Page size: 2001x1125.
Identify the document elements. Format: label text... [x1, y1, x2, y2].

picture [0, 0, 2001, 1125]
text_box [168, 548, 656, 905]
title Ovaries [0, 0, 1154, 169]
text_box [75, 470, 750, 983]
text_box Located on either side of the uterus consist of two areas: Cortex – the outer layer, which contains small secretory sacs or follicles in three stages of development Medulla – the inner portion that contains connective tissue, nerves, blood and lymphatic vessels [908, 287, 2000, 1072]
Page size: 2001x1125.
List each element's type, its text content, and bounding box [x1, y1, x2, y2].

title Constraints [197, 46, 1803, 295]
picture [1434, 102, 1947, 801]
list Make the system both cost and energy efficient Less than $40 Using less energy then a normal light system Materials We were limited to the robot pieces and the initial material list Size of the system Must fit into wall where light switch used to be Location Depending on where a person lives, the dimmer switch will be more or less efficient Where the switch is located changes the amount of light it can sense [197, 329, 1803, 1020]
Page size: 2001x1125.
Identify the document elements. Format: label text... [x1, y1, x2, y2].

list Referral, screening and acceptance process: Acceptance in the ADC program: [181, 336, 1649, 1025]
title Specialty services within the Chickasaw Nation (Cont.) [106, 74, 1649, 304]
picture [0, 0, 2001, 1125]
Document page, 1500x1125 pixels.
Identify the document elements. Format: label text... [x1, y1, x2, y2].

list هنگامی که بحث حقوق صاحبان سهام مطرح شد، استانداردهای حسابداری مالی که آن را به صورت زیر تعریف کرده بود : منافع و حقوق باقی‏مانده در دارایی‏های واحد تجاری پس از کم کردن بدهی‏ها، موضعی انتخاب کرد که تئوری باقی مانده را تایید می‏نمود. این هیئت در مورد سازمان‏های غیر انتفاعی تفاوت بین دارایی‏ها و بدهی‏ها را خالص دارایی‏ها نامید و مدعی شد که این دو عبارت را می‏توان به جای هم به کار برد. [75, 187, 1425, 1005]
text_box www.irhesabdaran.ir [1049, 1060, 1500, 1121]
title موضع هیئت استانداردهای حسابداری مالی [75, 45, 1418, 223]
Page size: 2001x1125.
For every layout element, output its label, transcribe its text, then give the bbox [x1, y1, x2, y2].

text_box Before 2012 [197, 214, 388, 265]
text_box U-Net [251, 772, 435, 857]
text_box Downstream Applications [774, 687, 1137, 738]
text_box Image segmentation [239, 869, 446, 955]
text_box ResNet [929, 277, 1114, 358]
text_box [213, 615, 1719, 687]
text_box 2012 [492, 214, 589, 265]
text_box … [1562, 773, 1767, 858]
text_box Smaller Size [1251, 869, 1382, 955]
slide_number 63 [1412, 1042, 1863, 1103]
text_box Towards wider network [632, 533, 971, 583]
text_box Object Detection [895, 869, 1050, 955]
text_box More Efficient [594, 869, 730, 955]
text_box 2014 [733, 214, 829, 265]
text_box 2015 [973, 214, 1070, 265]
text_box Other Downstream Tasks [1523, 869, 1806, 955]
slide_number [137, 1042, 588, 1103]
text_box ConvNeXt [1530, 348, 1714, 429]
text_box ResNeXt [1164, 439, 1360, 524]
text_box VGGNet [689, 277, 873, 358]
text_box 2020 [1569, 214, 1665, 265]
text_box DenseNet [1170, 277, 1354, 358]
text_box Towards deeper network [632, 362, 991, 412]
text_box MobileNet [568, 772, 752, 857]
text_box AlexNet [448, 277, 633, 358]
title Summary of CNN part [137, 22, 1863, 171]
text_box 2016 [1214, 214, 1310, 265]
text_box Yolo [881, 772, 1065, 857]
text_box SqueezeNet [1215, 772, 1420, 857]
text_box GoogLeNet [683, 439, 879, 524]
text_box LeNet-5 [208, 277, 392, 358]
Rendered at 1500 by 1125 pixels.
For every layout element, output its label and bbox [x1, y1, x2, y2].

========

## Work to be completed
Produce the entries above once more, identical in every detail.

## Response for this exercise
Page size: 2001x1125.
Identify the document elements. Format: label text... [x1, y1, x2, y2].

picture [0, 0, 2001, 1125]
text_box [168, 548, 656, 905]
title Ovaries [0, 0, 1154, 169]
text_box [75, 470, 750, 983]
text_box Located on either side of the uterus consist of two areas: Cortex – the outer layer, which contains small secretory sacs or follicles in three stages of development Medulla – the inner portion that contains connective tissue, nerves, blood and lymphatic vessels [908, 287, 2000, 1072]
Page size: 2001x1125.
List each element's type, its text content, and bounding box [x1, y1, x2, y2].

title Constraints [197, 46, 1803, 295]
picture [1434, 102, 1947, 801]
list Make the system both cost and energy efficient Less than $40 Using less energy then a normal light system Materials We were limited to the robot pieces and the initial material list Size of the system Must fit into wall where light switch used to be Location Depending on where a person lives, the dimmer switch will be more or less efficient Where the switch is located changes the amount of light it can sense [197, 329, 1803, 1020]
Page size: 2001x1125.
Identify the document elements. Format: label text... [x1, y1, x2, y2].

list Referral, screening and acceptance process: Acceptance in the ADC program: [181, 336, 1649, 1025]
title Specialty services within the Chickasaw Nation (Cont.) [106, 74, 1649, 304]
picture [0, 0, 2001, 1125]
Document page, 1500x1125 pixels.
Identify the document elements. Format: label text... [x1, y1, x2, y2].

list هنگامی که بحث حقوق صاحبان سهام مطرح شد، استانداردهای حسابداری مالی که آن را به صورت زیر تعریف کرده بود : منافع و حقوق باقی‏مانده در دارایی‏های واحد تجاری پس از کم کردن بدهی‏ها، موضعی انتخاب کرد که تئوری باقی مانده را تایید می‏نمود. این هیئت در مورد سازمان‏های غیر انتفاعی تفاوت بین دارایی‏ها و بدهی‏ها را خالص دارایی‏ها نامید و مدعی شد که این دو عبارت را می‏توان به جای هم به کار برد. [75, 187, 1425, 1005]
text_box www.irhesabdaran.ir [1049, 1060, 1500, 1121]
title موضع هیئت استانداردهای حسابداری مالی [75, 45, 1418, 223]
Page size: 2001x1125.
For every layout element, output its label, transcribe its text, then give the bbox [x1, y1, x2, y2].

text_box Before 2012 [197, 214, 388, 265]
text_box U-Net [251, 772, 435, 857]
text_box Downstream Applications [774, 687, 1137, 738]
text_box Image segmentation [239, 869, 446, 955]
text_box ResNet [929, 277, 1114, 358]
text_box [213, 615, 1719, 687]
text_box 2012 [492, 214, 589, 265]
text_box … [1562, 773, 1767, 858]
text_box Smaller Size [1251, 869, 1382, 955]
slide_number 63 [1412, 1042, 1863, 1103]
text_box Towards wider network [632, 533, 971, 583]
text_box Object Detection [895, 869, 1050, 955]
text_box More Efficient [594, 869, 730, 955]
text_box 2014 [733, 214, 829, 265]
text_box 2015 [973, 214, 1070, 265]
text_box Other Downstream Tasks [1523, 869, 1806, 955]
slide_number [137, 1042, 588, 1103]
text_box ConvNeXt [1530, 348, 1714, 429]
text_box ResNeXt [1164, 439, 1360, 524]
text_box VGGNet [689, 277, 873, 358]
text_box 2020 [1569, 214, 1665, 265]
text_box DenseNet [1170, 277, 1354, 358]
text_box Towards deeper network [632, 362, 991, 412]
text_box MobileNet [568, 772, 752, 857]
text_box AlexNet [448, 277, 633, 358]
title Summary of CNN part [137, 22, 1863, 171]
text_box 2016 [1214, 214, 1310, 265]
text_box Yolo [881, 772, 1065, 857]
text_box SqueezeNet [1215, 772, 1420, 857]
text_box GoogLeNet [683, 439, 879, 524]
text_box LeNet-5 [208, 277, 392, 358]
Rendered at 1500 by 1125 pixels.
For every layout element, output its label and bbox [x1, y1, x2, y2].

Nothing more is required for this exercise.